Exercise
When the line containing "info@aleph-ecriture.fr" is found in the data below, copy it and each line after it through the line containing "من الآخر؟ مع", exactly and with no others.

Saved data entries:
+++
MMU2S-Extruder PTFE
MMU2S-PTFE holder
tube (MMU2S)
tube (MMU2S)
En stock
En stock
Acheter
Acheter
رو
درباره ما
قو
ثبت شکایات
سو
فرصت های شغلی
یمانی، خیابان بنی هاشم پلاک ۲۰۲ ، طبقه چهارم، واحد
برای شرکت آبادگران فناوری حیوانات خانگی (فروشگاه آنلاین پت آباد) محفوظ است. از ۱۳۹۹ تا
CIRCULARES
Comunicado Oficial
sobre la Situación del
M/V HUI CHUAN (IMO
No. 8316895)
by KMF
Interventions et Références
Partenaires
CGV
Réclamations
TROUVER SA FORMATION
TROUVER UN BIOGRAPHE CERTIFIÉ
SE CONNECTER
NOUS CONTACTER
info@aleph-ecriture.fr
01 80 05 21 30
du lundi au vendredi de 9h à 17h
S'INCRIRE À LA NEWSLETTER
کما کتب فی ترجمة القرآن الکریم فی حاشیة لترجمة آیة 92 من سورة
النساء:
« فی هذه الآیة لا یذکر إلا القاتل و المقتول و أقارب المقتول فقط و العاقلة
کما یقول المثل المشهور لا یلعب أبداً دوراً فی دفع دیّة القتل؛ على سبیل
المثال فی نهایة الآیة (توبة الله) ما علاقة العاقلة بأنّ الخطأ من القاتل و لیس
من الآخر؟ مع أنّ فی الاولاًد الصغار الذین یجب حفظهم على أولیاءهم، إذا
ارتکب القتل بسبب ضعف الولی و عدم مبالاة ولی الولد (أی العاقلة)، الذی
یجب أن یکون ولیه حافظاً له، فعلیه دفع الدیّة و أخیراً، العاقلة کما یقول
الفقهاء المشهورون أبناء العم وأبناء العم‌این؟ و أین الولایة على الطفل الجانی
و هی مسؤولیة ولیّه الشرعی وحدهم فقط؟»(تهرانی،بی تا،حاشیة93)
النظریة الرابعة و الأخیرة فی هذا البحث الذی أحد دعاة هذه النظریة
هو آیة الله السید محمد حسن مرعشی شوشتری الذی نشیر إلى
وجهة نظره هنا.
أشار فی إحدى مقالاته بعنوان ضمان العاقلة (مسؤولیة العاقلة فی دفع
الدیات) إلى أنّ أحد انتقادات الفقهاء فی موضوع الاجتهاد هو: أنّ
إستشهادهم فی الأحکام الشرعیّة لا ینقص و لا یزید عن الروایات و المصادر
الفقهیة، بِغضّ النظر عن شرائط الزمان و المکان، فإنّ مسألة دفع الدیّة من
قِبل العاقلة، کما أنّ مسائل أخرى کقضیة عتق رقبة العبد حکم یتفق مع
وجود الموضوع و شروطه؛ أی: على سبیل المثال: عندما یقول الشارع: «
+++
Response to this task
info@aleph-ecriture.fr
01 80 05 21 30
du lundi au vendredi de 9h à 17h
S'INCRIRE À LA NEWSLETTER
کما کتب فی ترجمة القرآن الکریم فی حاشیة لترجمة آیة 92 من سورة
النساء:
« فی هذه الآیة لا یذکر إلا القاتل و المقتول و أقارب المقتول فقط و العاقلة
کما یقول المثل المشهور لا یلعب أبداً دوراً فی دفع دیّة القتل؛ على سبیل
المثال فی نهایة الآیة (توبة الله) ما علاقة العاقلة بأنّ الخطأ من القاتل و لیس
من الآخر؟ مع أنّ فی الاولاًد الصغار الذین یجب حفظهم على أولیاءهم، إذا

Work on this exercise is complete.